The camera-loving player said she grew tired of setting deadlines for a return – deadlines she continually failed to meet. “Now, I’d just rather take my time and when the time is right I’ll come back,” she said. “It’s just that it’s been so long and the doctors aren’t telling me that there’s a certain time that it’s going to get better, so I have to keep my options open. If you’re body is giving up on you, you have to do your best and try to stay positive.”


Fittingly, Golovin is focusing her energies elsewhere. She’s dabbling in TV, taking classes and ramping up her charity work. She did some spots for Tennis Channel last week and is working for France 2 for Roland Garros, the official tournament broadcaster. She’s taking classes in international relations in London to be close to her boyfriend, the Arsenal soccer player Samir Nasri. And she wants to do more outreach work, which she has already started as an ambassador for the UNESCO-WTA joint program to promote gender equality.
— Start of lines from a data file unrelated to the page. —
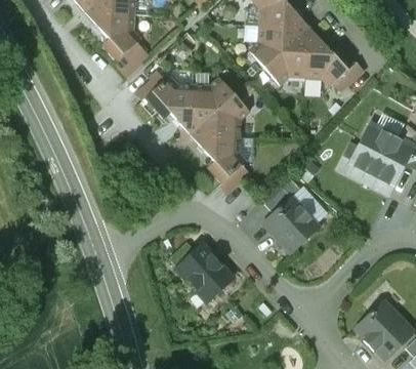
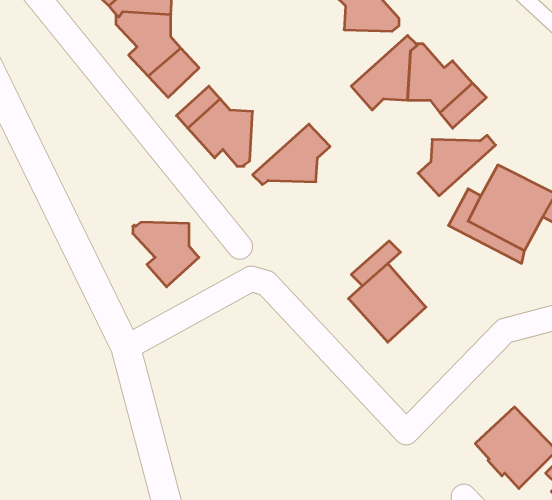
building: [250,23,306,67] -> [418,135,496,196]
building: [188,77,235,131] -> none
building: [199,135,247,182] -> [133,222,199,287]
building: [175,247,228,300] -> none

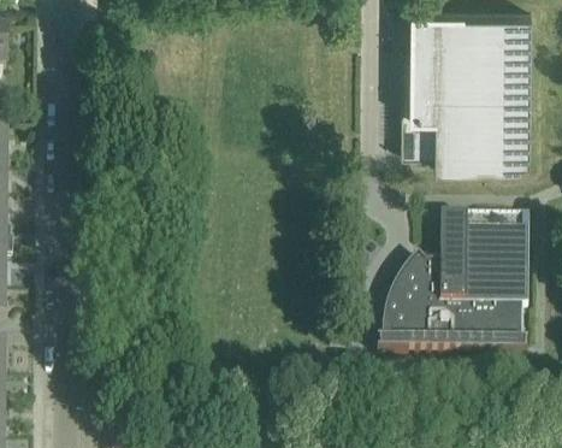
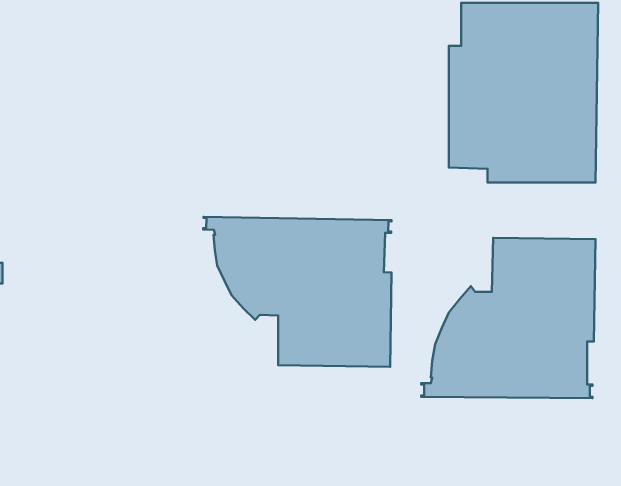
building: none -> [203,217,392,367]

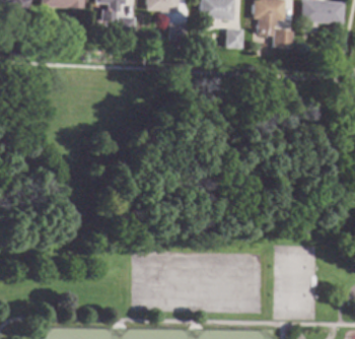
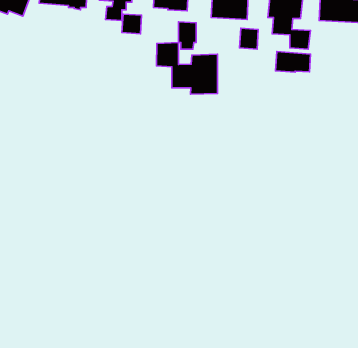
building: none -> [157,42,217,94]
building: none -> [276,52,311,72]

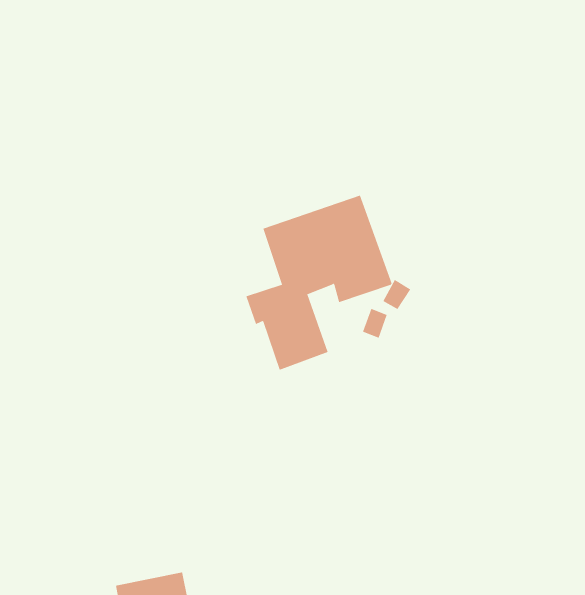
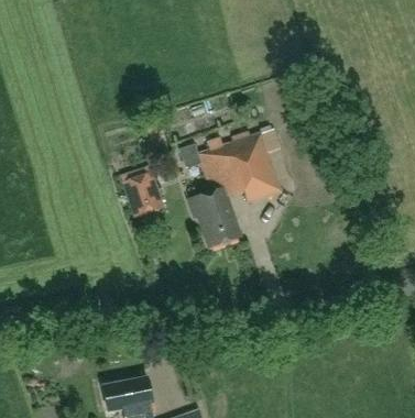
building: none -> [123,172,164,217]

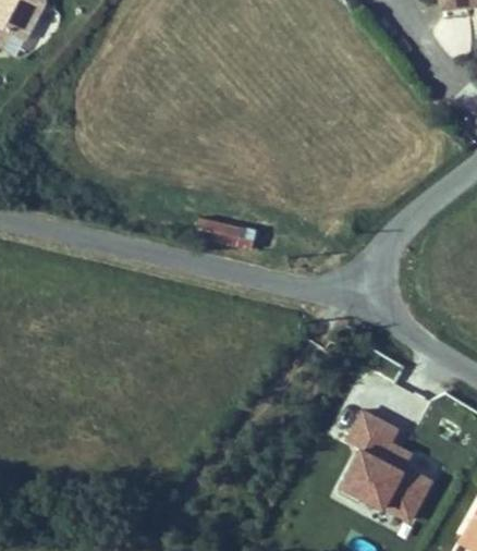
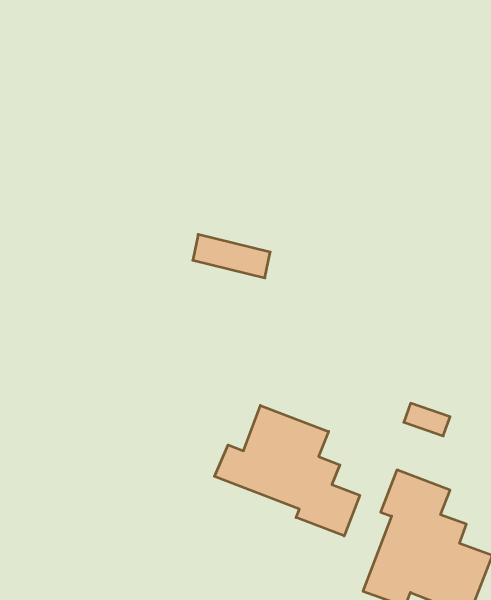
building: none -> [214,405,360,536]

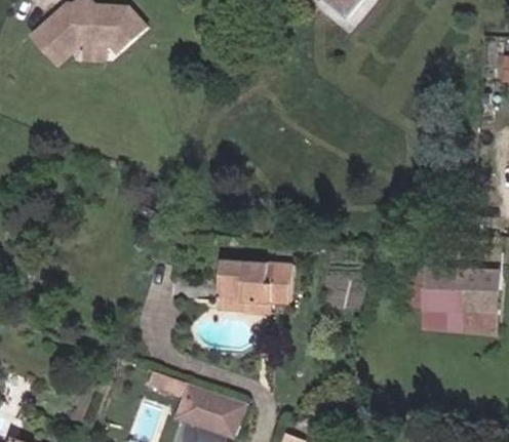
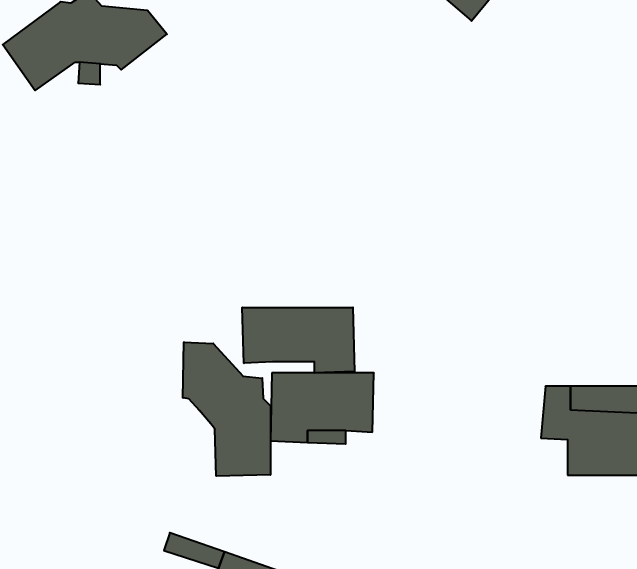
building: none -> [242,307,354,373]
building: none -> [183,342,270,476]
Golovin, who reached the 2006 U.S. Open quarterfinals, owns two WTA titles, and has earned almost $2 million in prize money, still believes she can return. At 21, that's not unrealistic.  “No, I haven’t given up,” she said. 


Djoker Speaks About Head Commercial

I was among a small group of reporters with Novak Djokovic on Saturday when he was asked about his starring role in a recent and rather risqué commercial for Head. Djokovic admitted that much of it was unscripted and improvised, but not all of it played well at home.


“My mother reacted quite strange on that,” the No. 4 Serb said of the ad, which includes Djokovic ogling a female in the crowd, balancing a racket on his nose and a water-in-the-chair move a la Jennifer Beals in “Flashdance” – all while chasing down a ball in the stands. Oh yeah, and an elderly lady lubes his chest with baby oil. “It’s a very strange commercial,” he conceded with a chuckle.


But that’s not what irked his mother. “When she saw it, she laughed,” said Djokovic. “She liked the idea, the fun we had, the enjoyment we had making it. But she didn’t like the nipple thing.” To see what he’s talking about, click here.


Djokovic said he sat for an hour contemplating whether or not to perform the portion of the ad that apparently upset his mother. “I just imagined my mother giving me comments about it,” he said. At least he knows where Mom draws the line. Asked if he’d do another commercial like that, Djokovic said: “With the nipples, I don’t think (so).”